SOURCE TEXT
The error rate model presently models the error rate for IEEE 802.15.4 2.4 GHz AWGN channel for OQPSK; the model description can be found in IEEE Std 802.15.4-2006, section E.4.1.7. The Phy model is based on SpectrumPhy and it follows specification described in section 6 of IEEE Std 802.15.4-2006. It models PHY service specifications, PPDU formats, PHY constants and PIB attributes. It currently only supports the transmit power spectral density mask specified in 2.4 GHz per section 6.5.3.1. The noise power density assumes uniformly distributed thermal noise across the frequency bands. The loss model can fully utilize all existing simple (non-spectrum phy) loss models. The Phy model uses the existing single spectrum channel model. The physical layer is modeled on packet level, that is, no preamble/SFD detection is done. Packet reception will be started with the first bit of the preamble (which is not modeled), if the SNR is more than -5 dB, see IEEE Std 802.15.4-2006, appendix E, Figure E.2. Reception of the packet will finish after the packet was completely transmitted. Other packets arriving during reception will add up to the interference/noise.
Currently the receiver sensitivity is set to a fixed value of -106.58 dBm. This corresponds to a packet error rate of 1% for 20 byte PSDU reference packets for this signal power, according to IEEE Std 802.15.4-2006, section 6.1.7. In the future we will provide support for changing the sensitivity to different values.
NetDevice¶
Although it is expected that other technology profiles (such as 6LoWPAN and ZigBee) will write their own NetDevice classes, a basic LrWpanNetDevice is provided, which encapsulates the common operations of creating a generic LrWpan device and hooking things together.

DATASET ENTRIES
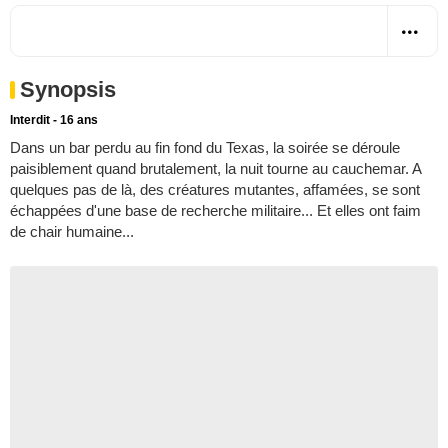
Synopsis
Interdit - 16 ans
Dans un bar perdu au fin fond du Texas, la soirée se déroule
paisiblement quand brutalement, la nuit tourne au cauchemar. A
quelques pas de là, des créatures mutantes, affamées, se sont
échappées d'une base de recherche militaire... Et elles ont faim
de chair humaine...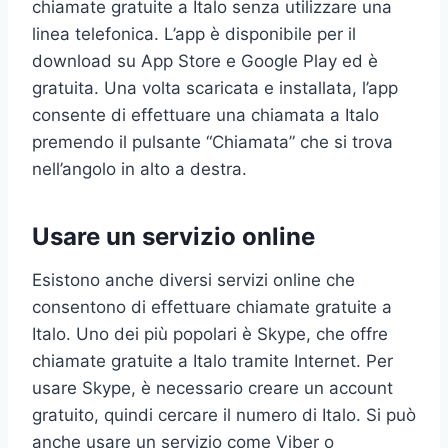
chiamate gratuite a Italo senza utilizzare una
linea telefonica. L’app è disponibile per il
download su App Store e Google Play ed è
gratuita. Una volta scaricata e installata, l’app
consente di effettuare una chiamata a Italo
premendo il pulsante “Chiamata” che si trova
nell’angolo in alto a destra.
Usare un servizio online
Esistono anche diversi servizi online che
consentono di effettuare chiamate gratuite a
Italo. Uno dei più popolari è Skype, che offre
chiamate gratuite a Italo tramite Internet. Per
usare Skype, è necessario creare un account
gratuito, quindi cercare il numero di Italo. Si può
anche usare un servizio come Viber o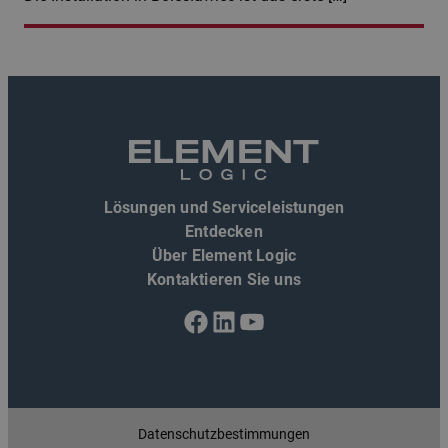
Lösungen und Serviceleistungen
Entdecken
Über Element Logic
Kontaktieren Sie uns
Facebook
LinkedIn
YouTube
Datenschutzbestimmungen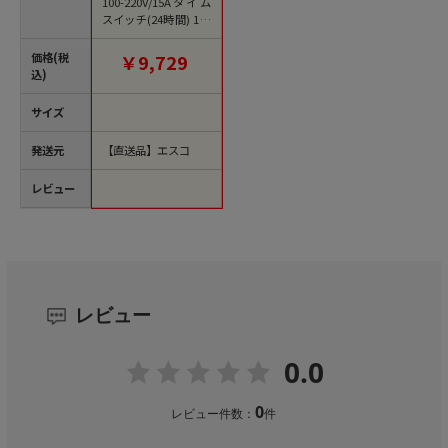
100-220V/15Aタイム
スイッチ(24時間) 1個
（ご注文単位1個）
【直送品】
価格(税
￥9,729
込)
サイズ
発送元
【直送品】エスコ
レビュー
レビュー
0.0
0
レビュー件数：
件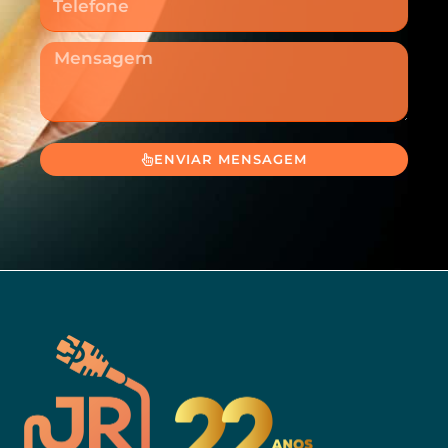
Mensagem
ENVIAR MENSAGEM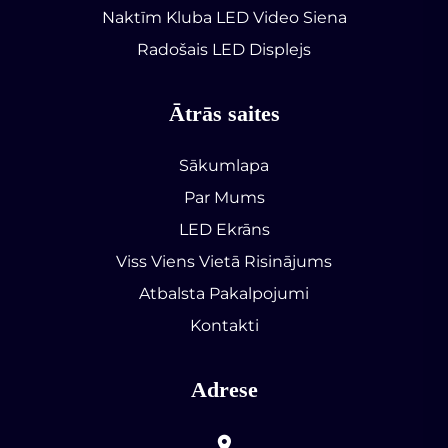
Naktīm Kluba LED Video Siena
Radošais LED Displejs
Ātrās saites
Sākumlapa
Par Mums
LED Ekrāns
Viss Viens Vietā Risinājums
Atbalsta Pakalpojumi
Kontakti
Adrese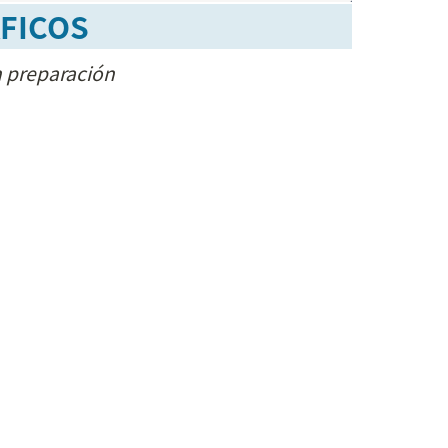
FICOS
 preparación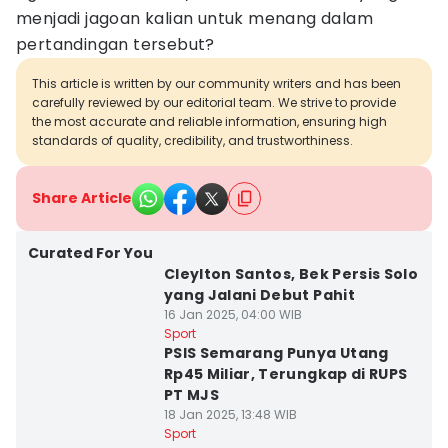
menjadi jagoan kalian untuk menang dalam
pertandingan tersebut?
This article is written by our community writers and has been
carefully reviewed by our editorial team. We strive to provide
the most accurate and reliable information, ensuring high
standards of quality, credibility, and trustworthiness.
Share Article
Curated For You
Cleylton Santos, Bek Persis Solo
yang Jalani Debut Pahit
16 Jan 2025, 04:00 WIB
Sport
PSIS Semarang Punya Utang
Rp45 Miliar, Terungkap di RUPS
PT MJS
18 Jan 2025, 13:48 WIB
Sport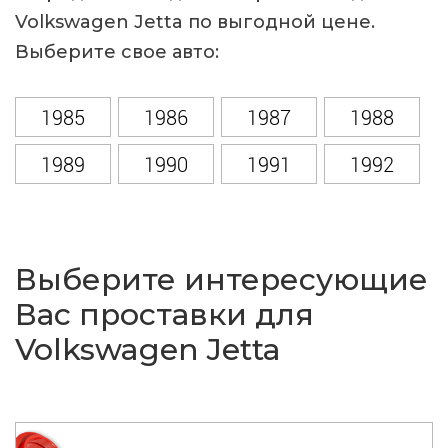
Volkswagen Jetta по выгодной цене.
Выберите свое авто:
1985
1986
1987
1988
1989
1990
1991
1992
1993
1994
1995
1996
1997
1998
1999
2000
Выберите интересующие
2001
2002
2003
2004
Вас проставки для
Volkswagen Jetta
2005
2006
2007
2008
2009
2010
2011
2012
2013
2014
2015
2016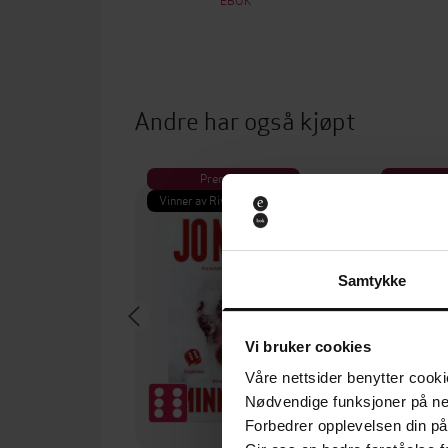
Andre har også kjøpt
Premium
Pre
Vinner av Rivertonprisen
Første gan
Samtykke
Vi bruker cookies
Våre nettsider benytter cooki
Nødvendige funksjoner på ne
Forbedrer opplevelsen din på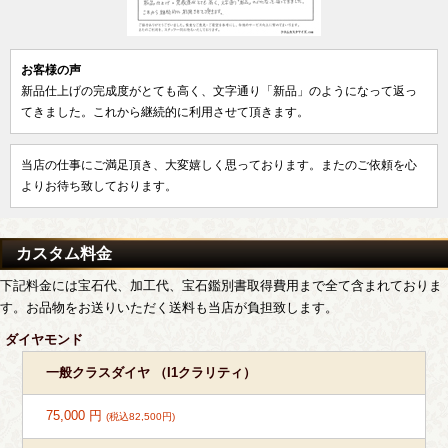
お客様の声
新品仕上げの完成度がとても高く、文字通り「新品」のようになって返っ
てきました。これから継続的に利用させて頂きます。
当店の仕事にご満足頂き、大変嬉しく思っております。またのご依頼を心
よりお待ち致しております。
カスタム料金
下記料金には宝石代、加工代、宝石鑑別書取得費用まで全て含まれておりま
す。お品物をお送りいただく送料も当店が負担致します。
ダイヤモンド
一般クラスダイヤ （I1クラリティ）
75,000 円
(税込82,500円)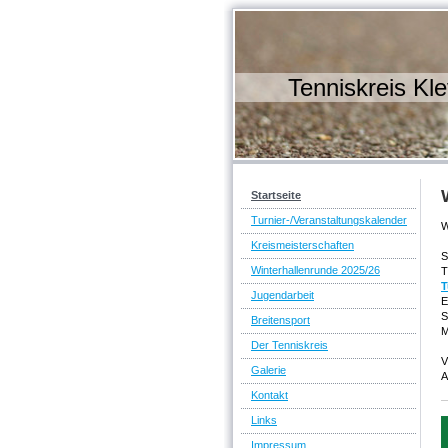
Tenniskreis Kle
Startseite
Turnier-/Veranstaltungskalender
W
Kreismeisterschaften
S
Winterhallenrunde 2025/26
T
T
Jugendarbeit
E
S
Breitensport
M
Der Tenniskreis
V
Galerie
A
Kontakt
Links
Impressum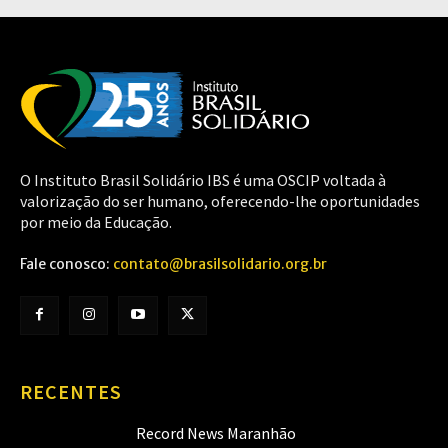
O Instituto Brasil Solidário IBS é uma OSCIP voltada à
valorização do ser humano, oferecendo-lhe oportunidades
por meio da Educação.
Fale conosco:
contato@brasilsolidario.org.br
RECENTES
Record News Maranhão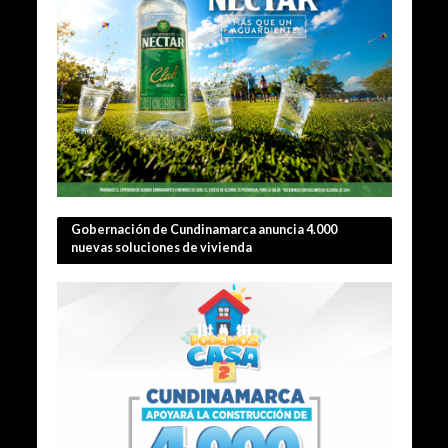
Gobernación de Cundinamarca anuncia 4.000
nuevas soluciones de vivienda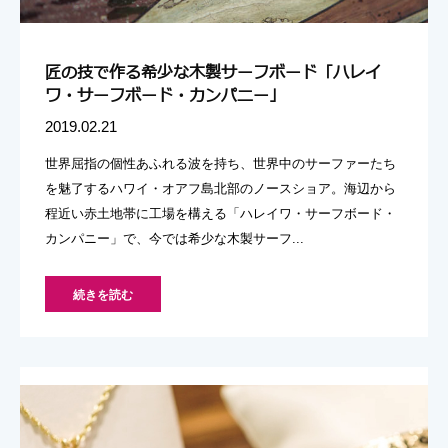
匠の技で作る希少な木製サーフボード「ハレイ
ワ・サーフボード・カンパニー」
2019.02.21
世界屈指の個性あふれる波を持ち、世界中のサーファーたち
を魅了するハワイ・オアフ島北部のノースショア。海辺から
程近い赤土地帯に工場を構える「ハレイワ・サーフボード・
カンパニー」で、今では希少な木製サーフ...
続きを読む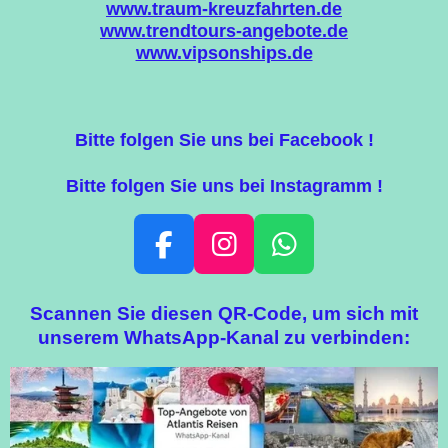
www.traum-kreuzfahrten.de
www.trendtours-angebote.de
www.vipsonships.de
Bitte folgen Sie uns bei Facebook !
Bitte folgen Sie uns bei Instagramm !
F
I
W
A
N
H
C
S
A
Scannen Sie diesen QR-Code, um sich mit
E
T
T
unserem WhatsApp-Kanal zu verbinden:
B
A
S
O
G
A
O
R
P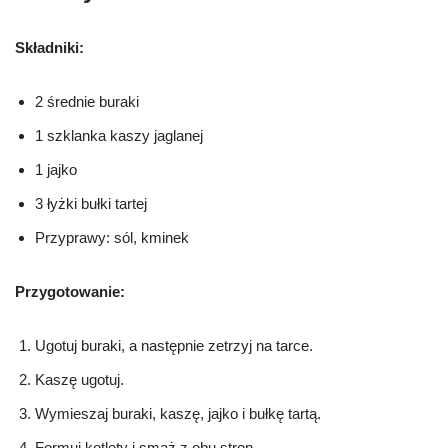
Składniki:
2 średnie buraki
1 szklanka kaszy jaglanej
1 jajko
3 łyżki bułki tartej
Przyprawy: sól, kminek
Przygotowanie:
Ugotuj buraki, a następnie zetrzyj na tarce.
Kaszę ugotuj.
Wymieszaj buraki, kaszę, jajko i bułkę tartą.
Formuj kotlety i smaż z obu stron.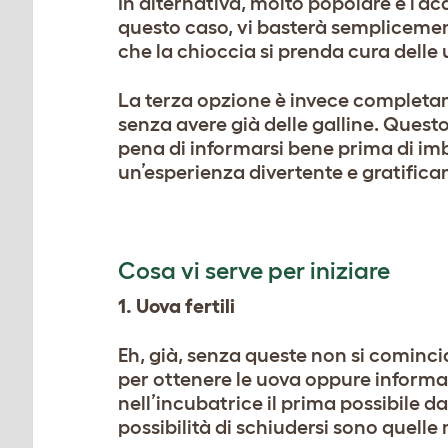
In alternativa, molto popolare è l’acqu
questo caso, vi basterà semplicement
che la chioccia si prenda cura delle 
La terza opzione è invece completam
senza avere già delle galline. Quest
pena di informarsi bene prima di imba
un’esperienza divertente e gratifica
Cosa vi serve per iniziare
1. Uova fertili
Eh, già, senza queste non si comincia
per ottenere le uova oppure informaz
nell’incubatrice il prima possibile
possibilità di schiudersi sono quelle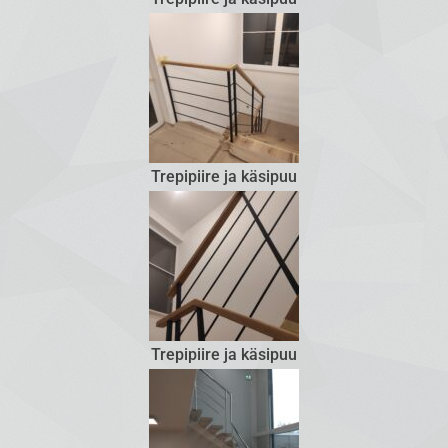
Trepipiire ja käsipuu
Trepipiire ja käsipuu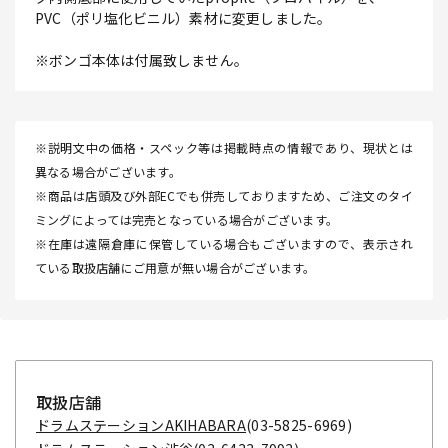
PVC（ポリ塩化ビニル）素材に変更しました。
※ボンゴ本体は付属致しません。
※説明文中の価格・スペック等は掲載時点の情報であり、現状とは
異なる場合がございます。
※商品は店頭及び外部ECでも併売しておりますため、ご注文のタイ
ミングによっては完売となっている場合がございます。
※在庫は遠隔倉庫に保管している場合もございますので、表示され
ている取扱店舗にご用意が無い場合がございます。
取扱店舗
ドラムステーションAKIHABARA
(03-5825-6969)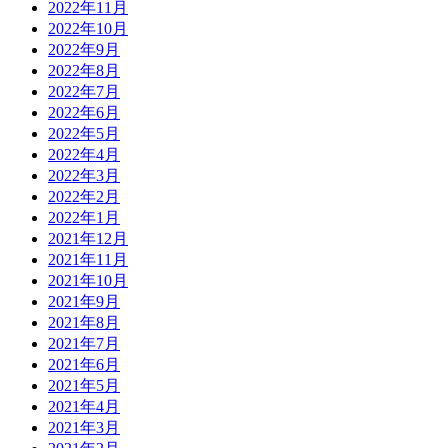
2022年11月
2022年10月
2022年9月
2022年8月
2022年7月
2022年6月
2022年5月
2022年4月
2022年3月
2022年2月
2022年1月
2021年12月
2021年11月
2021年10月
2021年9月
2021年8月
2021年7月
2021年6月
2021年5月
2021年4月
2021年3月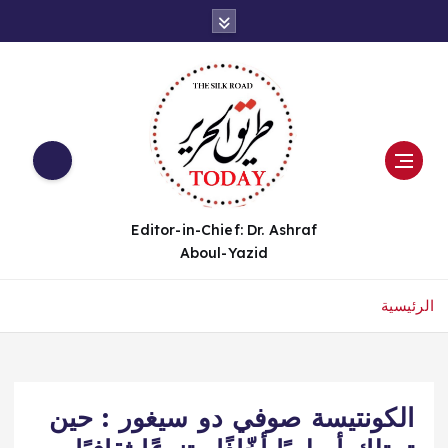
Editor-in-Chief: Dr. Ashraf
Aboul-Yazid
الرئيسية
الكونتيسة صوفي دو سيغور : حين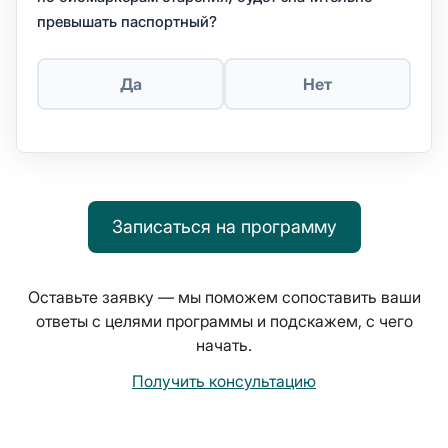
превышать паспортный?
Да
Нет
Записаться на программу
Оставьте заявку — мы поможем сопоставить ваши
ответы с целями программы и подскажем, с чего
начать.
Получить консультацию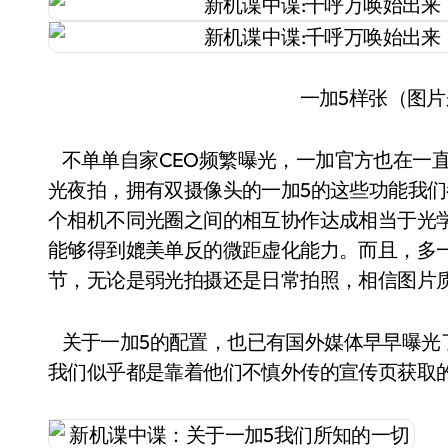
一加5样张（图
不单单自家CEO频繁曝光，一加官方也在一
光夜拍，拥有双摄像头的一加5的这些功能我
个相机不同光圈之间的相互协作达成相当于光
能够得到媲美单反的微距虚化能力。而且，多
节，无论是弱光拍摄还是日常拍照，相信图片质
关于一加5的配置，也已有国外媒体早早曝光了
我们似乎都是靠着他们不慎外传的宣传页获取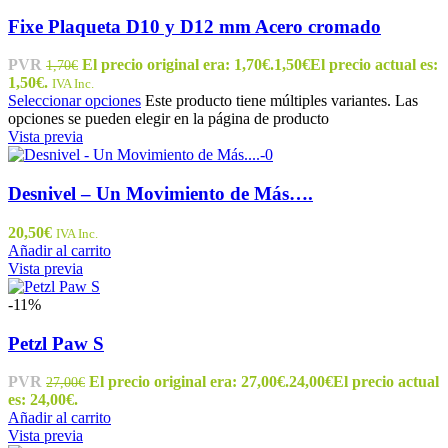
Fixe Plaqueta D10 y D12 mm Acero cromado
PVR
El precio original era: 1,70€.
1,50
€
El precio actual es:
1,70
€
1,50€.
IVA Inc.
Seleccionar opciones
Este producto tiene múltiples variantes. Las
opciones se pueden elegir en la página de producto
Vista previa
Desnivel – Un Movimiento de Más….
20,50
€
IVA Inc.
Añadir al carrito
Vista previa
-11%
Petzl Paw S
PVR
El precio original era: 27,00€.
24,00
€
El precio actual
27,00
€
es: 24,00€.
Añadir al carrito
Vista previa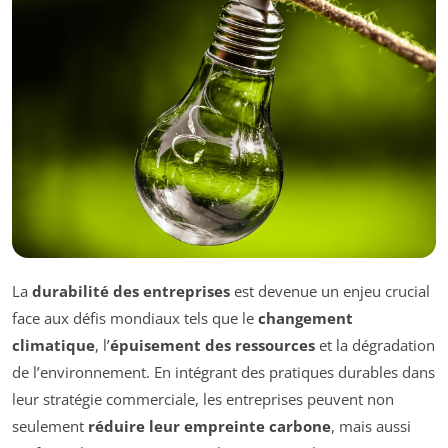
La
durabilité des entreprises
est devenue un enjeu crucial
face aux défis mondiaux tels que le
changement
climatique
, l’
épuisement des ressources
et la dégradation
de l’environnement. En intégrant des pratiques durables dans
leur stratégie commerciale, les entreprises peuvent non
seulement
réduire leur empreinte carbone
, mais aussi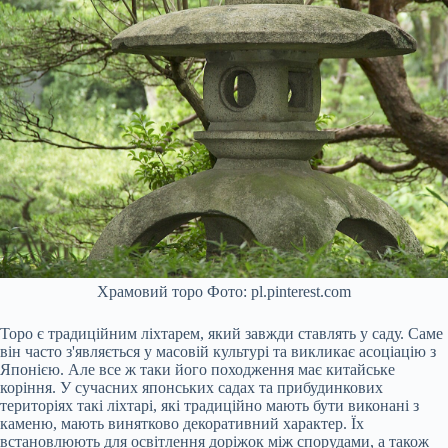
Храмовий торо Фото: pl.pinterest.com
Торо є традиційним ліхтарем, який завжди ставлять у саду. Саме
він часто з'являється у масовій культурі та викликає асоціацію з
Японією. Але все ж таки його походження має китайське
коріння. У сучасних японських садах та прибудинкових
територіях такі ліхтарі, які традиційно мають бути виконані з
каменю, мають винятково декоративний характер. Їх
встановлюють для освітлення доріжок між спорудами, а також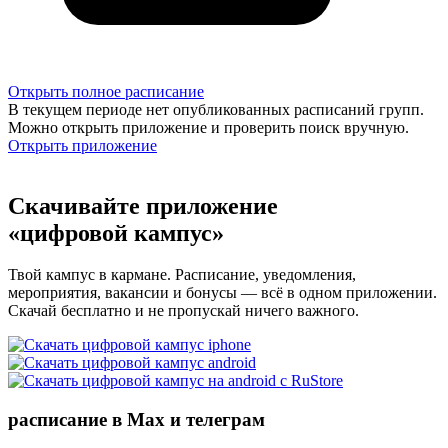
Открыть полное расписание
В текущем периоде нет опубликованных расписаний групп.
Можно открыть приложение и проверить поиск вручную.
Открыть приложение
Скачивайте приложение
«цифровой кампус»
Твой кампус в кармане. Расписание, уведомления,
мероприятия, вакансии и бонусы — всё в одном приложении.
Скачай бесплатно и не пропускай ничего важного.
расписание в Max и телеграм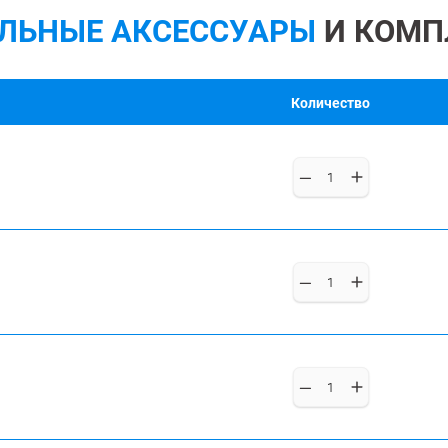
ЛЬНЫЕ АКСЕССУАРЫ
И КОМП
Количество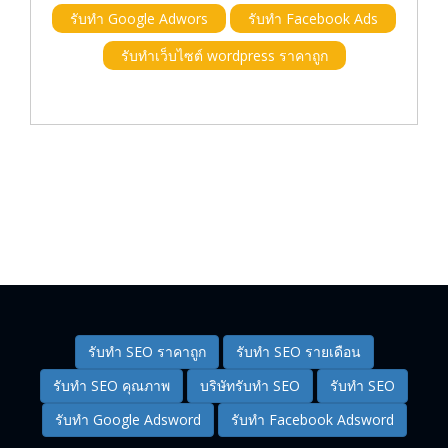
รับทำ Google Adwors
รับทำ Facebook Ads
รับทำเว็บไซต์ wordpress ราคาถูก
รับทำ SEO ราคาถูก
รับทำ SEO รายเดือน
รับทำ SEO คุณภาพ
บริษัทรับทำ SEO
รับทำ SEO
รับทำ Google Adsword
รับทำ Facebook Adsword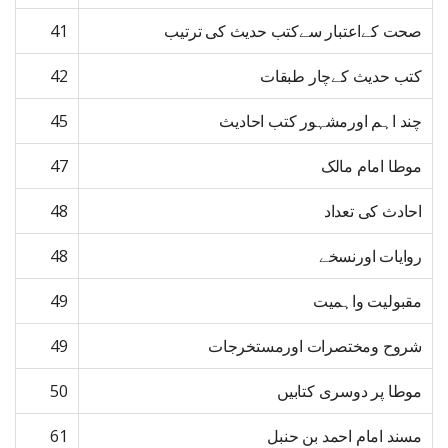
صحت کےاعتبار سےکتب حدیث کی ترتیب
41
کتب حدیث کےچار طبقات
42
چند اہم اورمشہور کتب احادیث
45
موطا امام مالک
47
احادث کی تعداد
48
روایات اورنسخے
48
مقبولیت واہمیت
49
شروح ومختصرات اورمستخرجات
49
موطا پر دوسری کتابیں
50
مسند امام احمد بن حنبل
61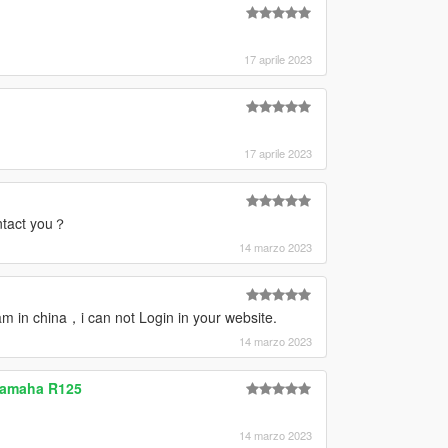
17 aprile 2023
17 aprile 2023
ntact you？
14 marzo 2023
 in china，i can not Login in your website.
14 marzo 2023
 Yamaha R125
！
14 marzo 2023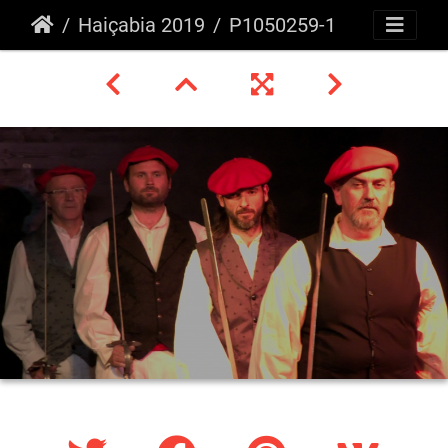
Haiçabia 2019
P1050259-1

PROBLEM SET
a - Revise the IEEE 802.15.4 model text between "Currently the receiver" and "hooking things together.", inclusive, putting "threshold" wherever "sensitivity" appears.
b - Answer these questions from the IEEE 802.15.4 model text:
(i) What fixed value is the receiver sensitivity set to?
(ii) What SNR must be exceeded for packet reception to start?
(iii) Which two technology profiles are expected to write their own NetDevice classes?
c - According to the IEEE 802.15.4 model text, why is the receiver sensitivity set to -106.58 dBm?

ANSWERS TO THE EXERCISE
a -
Currently the receiver threshold is set to a fixed value of -106.58 dBm. This corresponds to a packet error rate of 1% for 20 byte PSDU reference packets for this signal power, according to IEEE Std 802.15.4-2006, section 6.1.7. In the future we will provide support for changing the threshold to different values.
NetDevice¶
Although it is expected that other technology profiles (such as 6LoWPAN and ZigBee) will write their own NetDevice classes, a basic LrWpanNetDevice is provided, which encapsulates the common operations of creating a generic LrWpan device and hooking things together.

b -
(i) -106.58 dBm
(ii) -5 dB
(iii) 6LoWPAN and ZigBee

c - The value of -106.58 dBm corresponds to a packet error rate of 1% for 20 byte PSDU reference packets at that signal power. This follows IEEE Std 802.15.4-2006, section 6.1.7.